I liken a computer to my browsing as a youngster through a set of encyclopedia by the hour. Did it improve my grades in school? Nope! Did it improve my worldliness and knowledge? Yup!

In my own context of using computers in a library, it cannot be beat. Reference librarians in any progressive library of any nature today, access 95 % of the information students and faculty use by the internet. Does this mean books will be gone? Nope! Just that the use of a public library will be more directed to fiction, specialized topics and magazines of technical and informative nature, rather than a computer.

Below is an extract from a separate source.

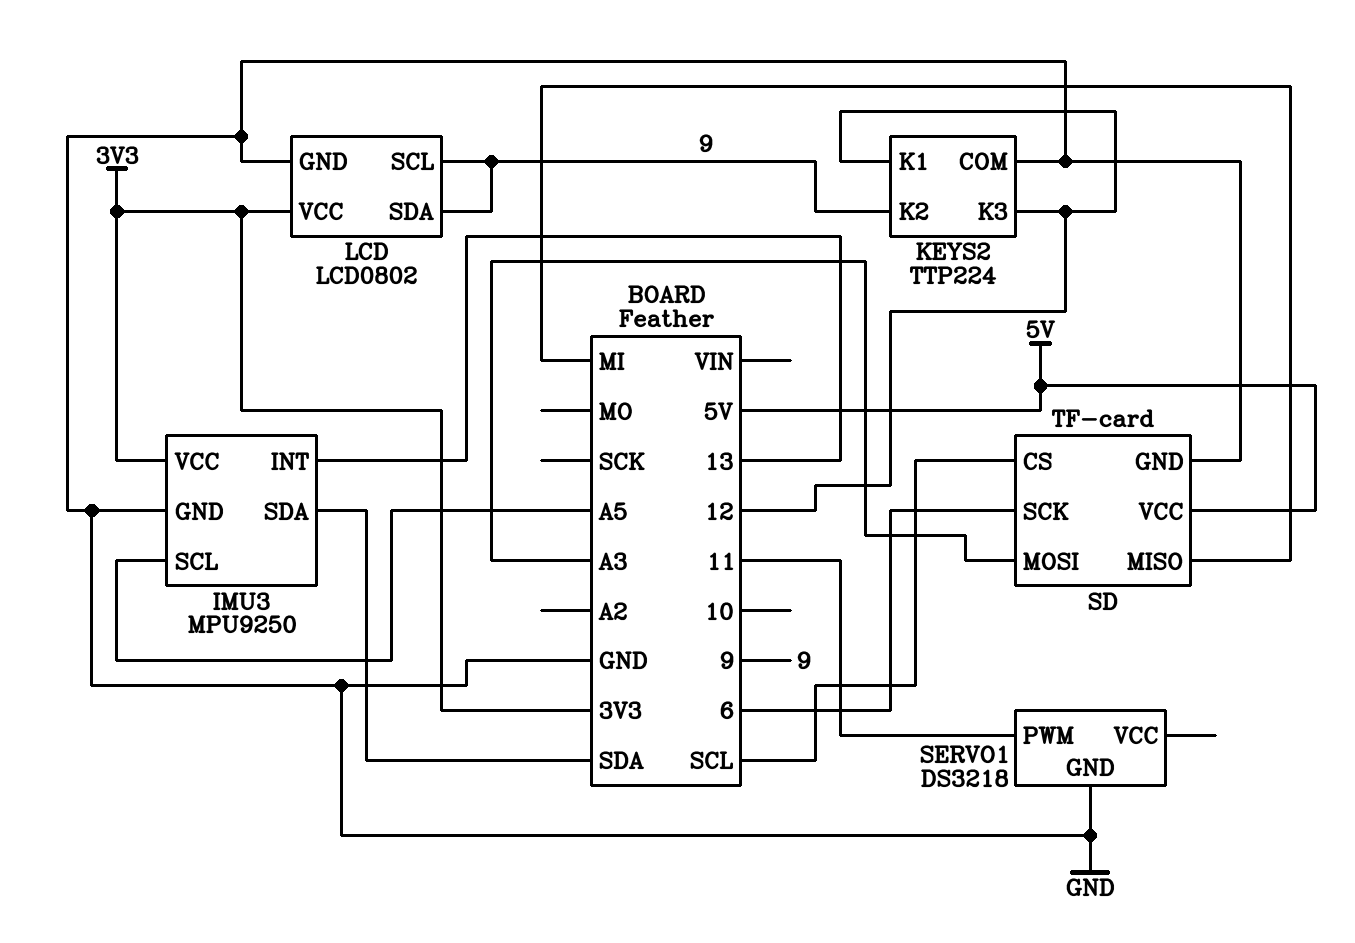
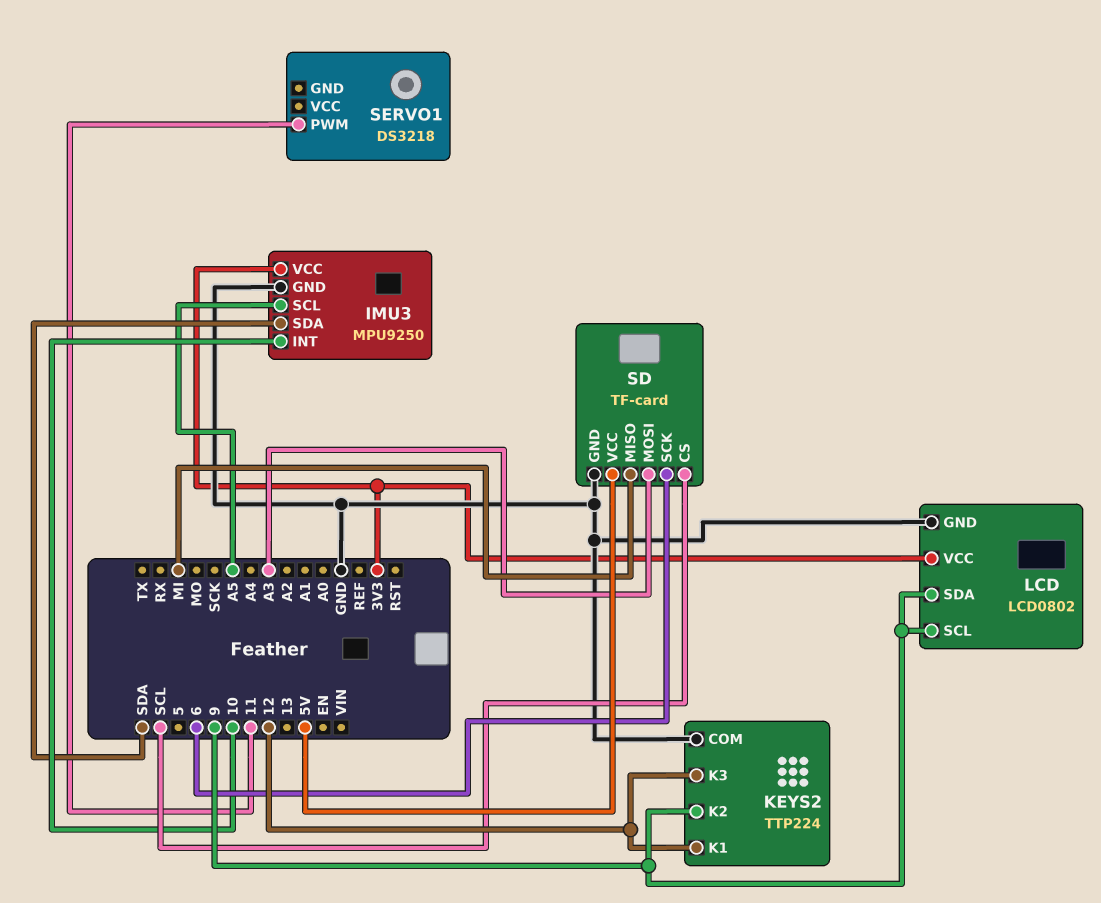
IMU3 pin INT: 13 -> 10
SERVO1 pin GND: GND -> none

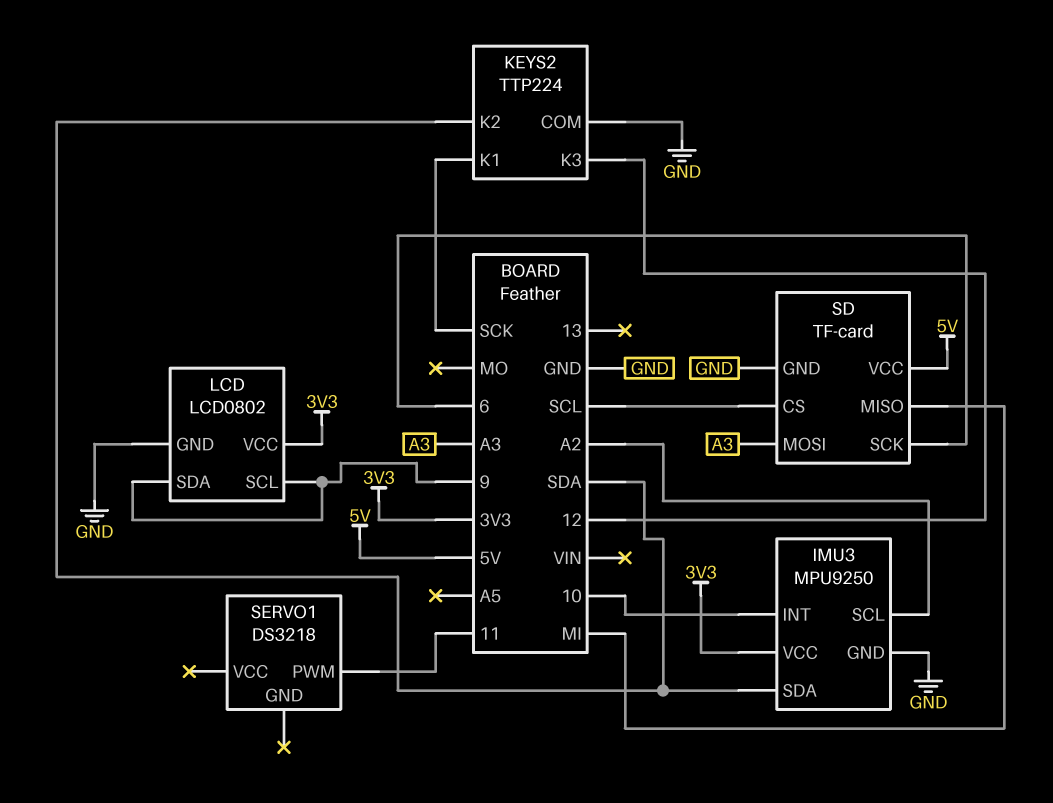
IMU3 pin SCL: A5 -> A2
KEYS2 pin K1: 12 -> SCK
KEYS2 pin K2: 9 -> SDA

The current estimate is that one internet computer is equal to an investment in 2 1/2 million books in your library stacks. You want to read a critique on Shakespeare, its on the web. You want to know about the African diaspora influence in Brazil, its on the web. You get a hole in the wall library in Hialeah near here, or back in de bush of Toledo with a computer, they now have information available to them that only a University of a dozen years ago had, with an investment in a million volumes of books on the shelves. The internet is an equalizer. It is not a substitute for classroom teaching.

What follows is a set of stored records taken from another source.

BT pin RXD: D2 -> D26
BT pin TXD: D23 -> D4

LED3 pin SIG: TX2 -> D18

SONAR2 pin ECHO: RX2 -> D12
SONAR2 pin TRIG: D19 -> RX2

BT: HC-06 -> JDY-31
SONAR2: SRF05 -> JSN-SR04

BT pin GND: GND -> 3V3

I have been trying to teach myself C++ computer programming for over six months. Still getting no where! Yet it is on the internet all over the place, I have the programs and all. I simply need the teacher to direct me and give me the assignment disciplines to progress. Going to have to take a class.

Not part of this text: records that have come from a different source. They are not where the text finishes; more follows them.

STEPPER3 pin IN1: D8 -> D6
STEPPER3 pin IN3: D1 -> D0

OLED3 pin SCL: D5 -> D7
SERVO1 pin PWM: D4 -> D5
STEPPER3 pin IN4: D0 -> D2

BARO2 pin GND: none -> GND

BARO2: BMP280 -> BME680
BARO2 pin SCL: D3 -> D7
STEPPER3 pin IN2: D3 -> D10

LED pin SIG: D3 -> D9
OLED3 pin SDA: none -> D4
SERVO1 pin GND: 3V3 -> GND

We had early computers on Caye Caulker in the RC school in the late 1960's. These were mechanical type computers. They had learning paper discs and you answered self teaching subjects ( math included )by answer, or picking the right answer. If you were wrong, you got kicked back to the previous question. Never worked out as a learning tool. You need the teacher to discipline you and keep you going. Also to explain those troublesome spots in any subject.

Are computers going to change education? A bit! Enhance it yes! Replace the classroom teacher? No! We already went through this revolution back in the late 1960's in Belize. A computer in early grades is nothing more than a new kind of encyclopedia and it will do what an ecnyclopedia does, except it is interactive around the world, so more comprehensive. You still have to organize and teach. Access to knowledge is empowerment of the individual. No better tool exists yet, than a computer for remote rural people, for community development purposes. Certain subjects are amenable to learning from foreign parts over the internet. Nowadays, the voice and video cam capabilities have improved internet classrooms a hundred fold. No different than being in the outback of Australia going to school from your remote farmhouse with a radio transmitter.